I went to some haunts that had an air jet effect like blow guns. I don't even know what these would be called or how to start looking for how to's.

I don't want the air horn effect, just that freaky air burst...

Can someone help me out? I am a total NOOB when it comes to animatronics and pnuematics but have read up on the awesome posts...

I just have no idea what the actual device is called.

Thanks in advance.


----------



## joker (Sep 25, 2007)

Mortissanguine said:


> I went to some haunts that had an air jet effect like blow guns. I don't even know what these would be called or how to start looking for how to's.
> 
> I don't want the air horn effect, just that freaky air burst...
> 
> ...


Was it loud or just a blast of air?


----------



## Aquayne (Sep 1, 2008)

I have heard them called an "Air Cannon"


----------



## Lotus (Nov 12, 2004)

prolly is an air blaster they just send out little blast of air, looks like an air cannon but can be more compact


----------



## sparky (Dec 7, 2006)

The rapid fire cannon is AWESOME!!!!!!! How did you get the rapid fire action ? Again, that is sweet!!!!


----------



## Lotus (Nov 12, 2004)

sparky said:


> The rapid fire cannon is AWESOME!!!!!!! How did you get the rapid fire action ? Again, that is sweet!!!!

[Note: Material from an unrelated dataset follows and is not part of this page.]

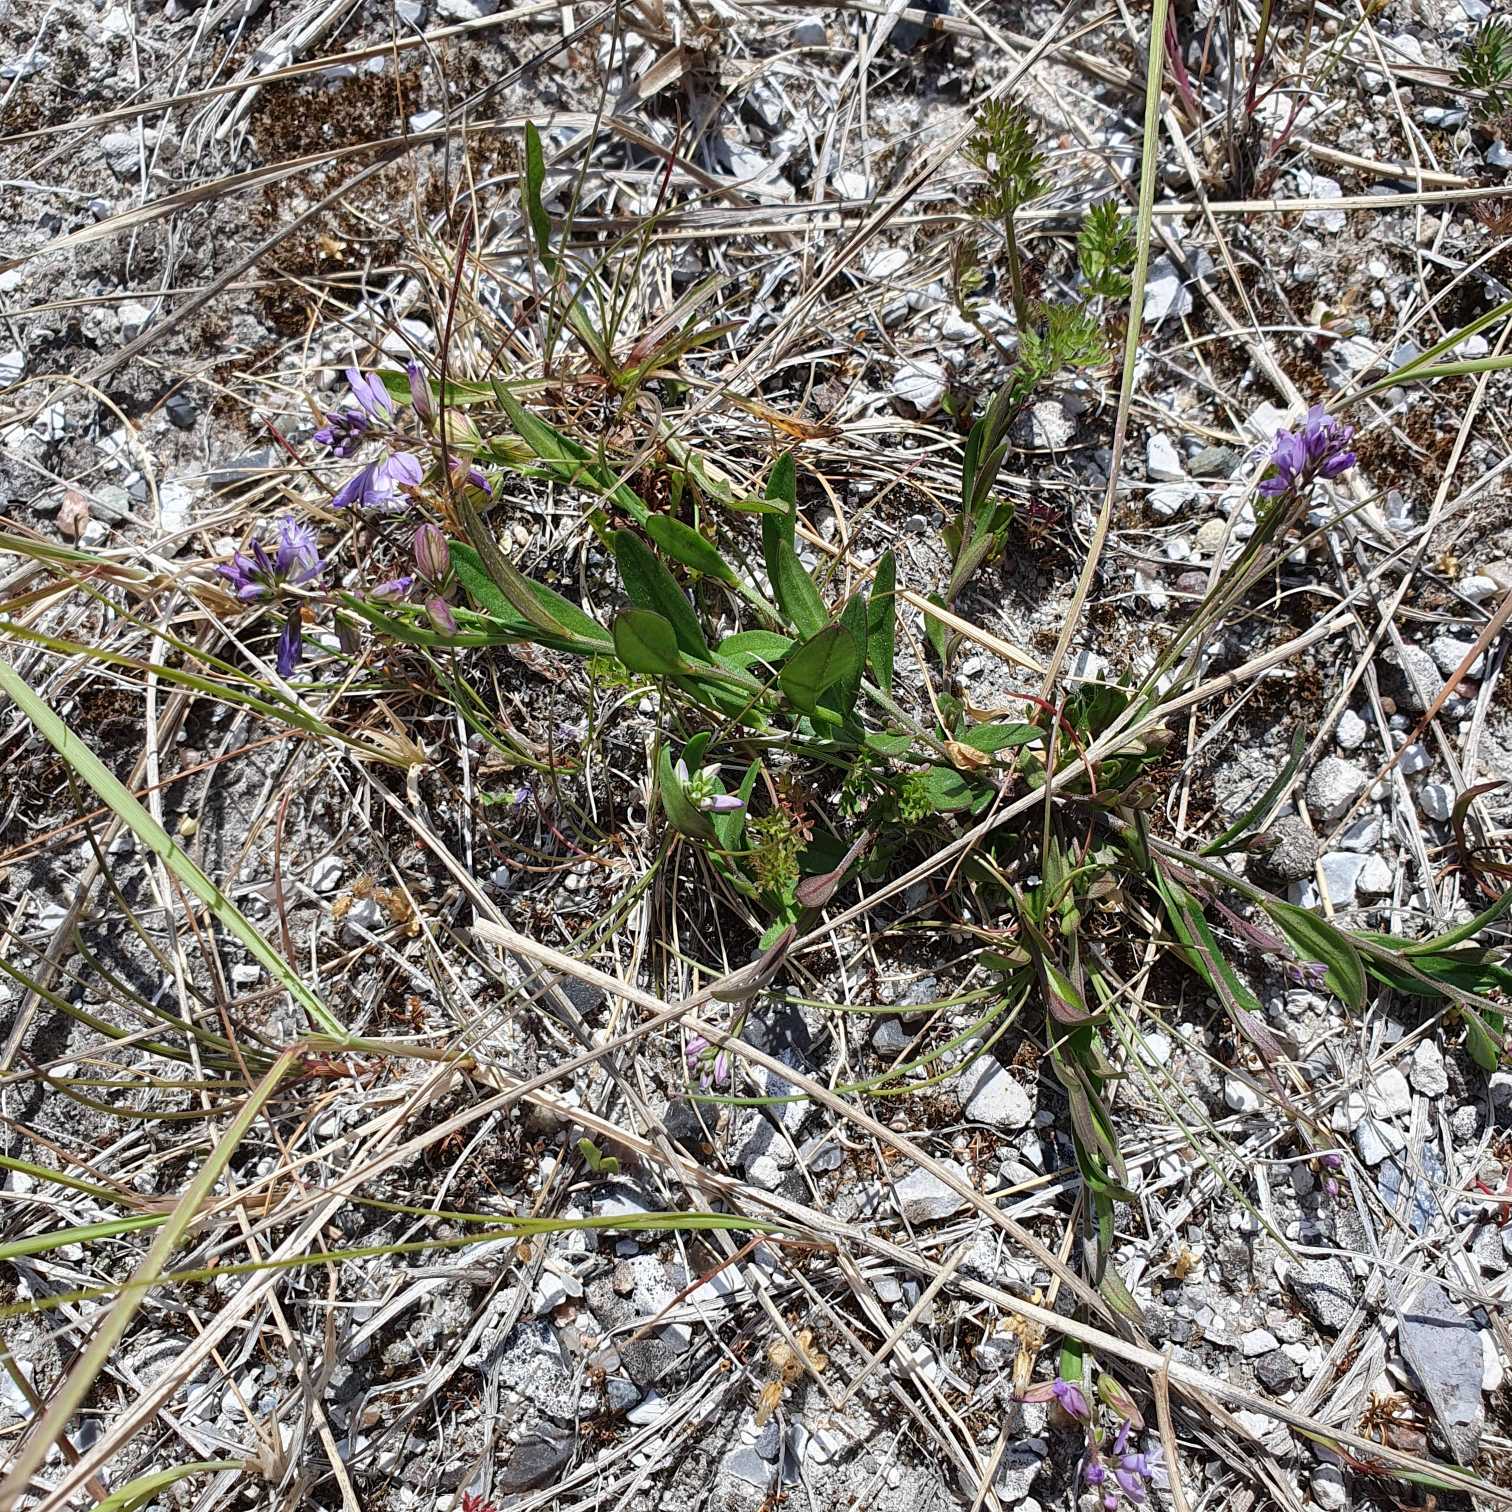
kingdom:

didn't make it, but all it is, is the solenoid opening and closing rapidly


----------



## Mortissanguine (Mar 30, 2008)

*yup*

Yeah, just a blast of air...it was set up with a bunch of them in a line like blow darts in the Indiana Jones Lost Ark...

If that is it I will make sure I get the details on how to build it...


----------



## Mortissanguine (Mar 30, 2008)

Okay, so looking at it the design seems to be a typical air cannon without the sound enhancer attached to the front. Does that seem right? Or is there something more to it?


----------